Given task: Please rewrite the listing below as a Markdown table with the columns "Row" and "Line," giving each non-blank line its own numbered row.

Exercise materials:

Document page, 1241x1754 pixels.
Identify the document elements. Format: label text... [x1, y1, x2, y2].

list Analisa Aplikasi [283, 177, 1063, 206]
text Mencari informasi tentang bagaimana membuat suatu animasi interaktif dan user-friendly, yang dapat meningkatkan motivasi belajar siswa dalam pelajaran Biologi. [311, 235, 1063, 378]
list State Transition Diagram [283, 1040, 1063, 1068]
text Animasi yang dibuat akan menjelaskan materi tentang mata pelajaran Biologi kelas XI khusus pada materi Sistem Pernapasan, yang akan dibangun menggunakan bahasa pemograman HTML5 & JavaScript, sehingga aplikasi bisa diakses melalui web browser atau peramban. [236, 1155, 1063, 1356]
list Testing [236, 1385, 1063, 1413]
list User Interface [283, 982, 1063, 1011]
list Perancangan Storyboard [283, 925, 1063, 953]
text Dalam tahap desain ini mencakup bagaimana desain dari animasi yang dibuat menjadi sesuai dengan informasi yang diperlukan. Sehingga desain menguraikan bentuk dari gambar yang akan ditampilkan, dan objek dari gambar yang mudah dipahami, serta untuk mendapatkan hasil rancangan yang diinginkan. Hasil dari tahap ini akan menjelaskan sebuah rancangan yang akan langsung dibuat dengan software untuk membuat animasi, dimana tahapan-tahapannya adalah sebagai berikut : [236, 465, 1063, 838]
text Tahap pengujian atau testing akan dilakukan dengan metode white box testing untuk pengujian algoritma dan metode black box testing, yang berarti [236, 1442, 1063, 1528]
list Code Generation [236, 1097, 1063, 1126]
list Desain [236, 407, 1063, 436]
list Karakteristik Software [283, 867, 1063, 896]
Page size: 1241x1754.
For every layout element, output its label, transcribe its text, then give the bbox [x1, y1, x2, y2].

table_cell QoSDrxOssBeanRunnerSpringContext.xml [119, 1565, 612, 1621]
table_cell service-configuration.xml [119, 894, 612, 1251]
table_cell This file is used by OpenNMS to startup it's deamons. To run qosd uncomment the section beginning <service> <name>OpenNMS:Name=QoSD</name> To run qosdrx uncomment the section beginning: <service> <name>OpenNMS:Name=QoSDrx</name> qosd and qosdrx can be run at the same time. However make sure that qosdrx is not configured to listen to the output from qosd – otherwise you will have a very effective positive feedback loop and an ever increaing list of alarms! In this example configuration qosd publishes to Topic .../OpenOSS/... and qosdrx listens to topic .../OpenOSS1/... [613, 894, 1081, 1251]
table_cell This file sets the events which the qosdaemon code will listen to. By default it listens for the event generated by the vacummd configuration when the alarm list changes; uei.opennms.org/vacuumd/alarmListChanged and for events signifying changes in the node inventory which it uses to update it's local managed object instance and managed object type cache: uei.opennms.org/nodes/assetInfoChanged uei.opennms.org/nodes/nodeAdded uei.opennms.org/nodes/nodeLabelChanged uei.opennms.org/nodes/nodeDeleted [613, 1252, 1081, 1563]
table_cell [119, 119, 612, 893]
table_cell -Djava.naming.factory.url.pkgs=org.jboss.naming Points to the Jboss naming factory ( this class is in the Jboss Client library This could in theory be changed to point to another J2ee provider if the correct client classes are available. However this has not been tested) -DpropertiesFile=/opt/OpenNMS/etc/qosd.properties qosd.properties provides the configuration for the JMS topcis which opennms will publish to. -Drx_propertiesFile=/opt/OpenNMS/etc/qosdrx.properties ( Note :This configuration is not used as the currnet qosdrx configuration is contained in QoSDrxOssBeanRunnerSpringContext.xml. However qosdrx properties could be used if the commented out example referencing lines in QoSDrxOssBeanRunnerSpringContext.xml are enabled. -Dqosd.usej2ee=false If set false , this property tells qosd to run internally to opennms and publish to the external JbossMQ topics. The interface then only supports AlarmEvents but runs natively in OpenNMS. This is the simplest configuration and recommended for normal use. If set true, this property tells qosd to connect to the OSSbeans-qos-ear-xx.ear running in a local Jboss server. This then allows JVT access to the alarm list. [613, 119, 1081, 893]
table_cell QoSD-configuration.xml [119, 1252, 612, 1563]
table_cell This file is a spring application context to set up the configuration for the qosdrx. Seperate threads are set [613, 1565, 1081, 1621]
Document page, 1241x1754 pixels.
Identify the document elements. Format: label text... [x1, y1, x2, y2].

Written solution:
| Row | Line |
|---|---|
| 1 | Document page, 1241x1754 pixels. |
| 2 | Identify the document elements. Format: label text... [x1, y1, x2, y2]. |
| 3 | list Analisa Aplikasi [283, 177, 1063, 206] |
| 4 | text Mencari informasi tentang bagaimana membuat suatu animasi interaktif dan user-friendly, yang dapat meningkatkan motivasi belajar siswa dalam pelajaran Biologi. [311, 235, 1063, 378] |
| 5 | list State Transition Diagram [283, 1040, 1063, 1068] |
| 6 | text Animasi yang dibuat akan menjelaskan materi tentang mata pelajaran Biologi kelas XI khusus pada materi Sistem Pernapasan, yang akan dibangun menggunakan bahasa pemograman HTML5 & JavaScript, sehingga aplikasi bisa diakses melalui web browser atau peramban. [236, 1155, 1063, 1356] |
| 7 | list Testing [236, 1385, 1063, 1413] |
| 8 | list User Interface [283, 982, 1063, 1011] |
| 9 | list Perancangan Storyboard [283, 925, 1063, 953] |
| 10 | text Dalam tahap desain ini mencakup bagaimana desain dari animasi yang dibuat menjadi sesuai dengan informasi yang diperlukan. Sehingga desain menguraikan bentuk dari gambar yang akan ditampilkan, dan objek dari gambar yang mudah dipahami, serta untuk mendapatkan hasil rancangan yang diinginkan. Hasil dari tahap ini akan menjelaskan sebuah rancangan yang akan langsung dibuat dengan software untuk membuat animasi, dimana tahapan-tahapannya adalah sebagai berikut : [236, 465, 1063, 838] |
| 11 | text Tahap pengujian atau testing akan dilakukan dengan metode white box testing untuk pengujian algoritma dan metode black box testing, yang berarti [236, 1442, 1063, 1528] |
| 12 | list Code Generation [236, 1097, 1063, 1126] |
| 13 | list Desain [236, 407, 1063, 436] |
| 14 | list Karakteristik Software [283, 867, 1063, 896] |
| 15 | Page size: 1241x1754. |
| 16 | For every layout element, output its label, transcribe its text, then give the bbox [x1, y1, x2, y2]. |
| 17 | table_cell QoSDrxOssBeanRunnerSpringContext.xml [119, 1565, 612, 1621] |
| 18 | table_cell service-configuration.xml [119, 894, 612, 1251] |
| 19 | table_cell This file is used by OpenNMS to startup it's deamons. To run qosd uncomment the section beginning <service> <name>OpenNMS:Name=QoSD</name> To run qosdrx uncomment the section beginning: <service> <name>OpenNMS:Name=QoSDrx</name> qosd and qosdrx can be run at the same time. However make sure that qosdrx is not configured to listen to the output from qosd – otherwise you will have a very effective positive feedback loop and an ever increaing list of alarms! In this example configuration qosd publishes to Topic .../OpenOSS/... and qosdrx listens to topic .../OpenOSS1/... [613, 894, 1081, 1251] |
| 20 | table_cell This file sets the events which the qosdaemon code will listen to. By default it listens for the event generated by the vacummd configuration when the alarm list changes; uei.opennms.org/vacuumd/alarmListChanged and for events signifying changes in the node inventory which it uses to update it's local managed object instance and managed object type cache: uei.opennms.org/nodes/assetInfoChanged uei.opennms.org/nodes/nodeAdded uei.opennms.org/nodes/nodeLabelChanged uei.opennms.org/nodes/nodeDeleted [613, 1252, 1081, 1563] |
| 21 | table_cell [119, 119, 612, 893] |
| 22 | table_cell -Djava.naming.factory.url.pkgs=org.jboss.naming Points to the Jboss naming factory ( this class is in the Jboss Client library This could in theory be changed to point to another J2ee provider if the correct client classes are available. However this has not been tested) -DpropertiesFile=/opt/OpenNMS/etc/qosd.properties qosd.properties provides the configuration for the JMS topcis which opennms will publish to. -Drx_propertiesFile=/opt/OpenNMS/etc/qosdrx.properties ( Note :This configuration is not used as the currnet qosdrx configuration is contained in QoSDrxOssBeanRunnerSpringContext.xml. However qosdrx properties could be used if the commented out example referencing lines in QoSDrxOssBeanRunnerSpringContext.xml are enabled. -Dqosd.usej2ee=false If set false , this property tells qosd to run internally to opennms and publish to the external JbossMQ topics. The interface then only supports AlarmEvents but runs natively in OpenNMS. This is the simplest configuration and recommended for normal use. If set true, this property tells qosd to connect to the OSSbeans-qos-ear-xx.ear running in a local Jboss server. This then allows JVT access to the alarm list. [613, 119, 1081, 893] |
| 23 | table_cell QoSD-configuration.xml [119, 1252, 612, 1563] |
| 24 | table_cell This file is a spring application context to set up the configuration for the qosdrx. Seperate threads are set [613, 1565, 1081, 1621] |
| 25 | Document page, 1241x1754 pixels. |
| 26 | Identify the document elements. Format: label text... [x1, y1, x2, y2]. |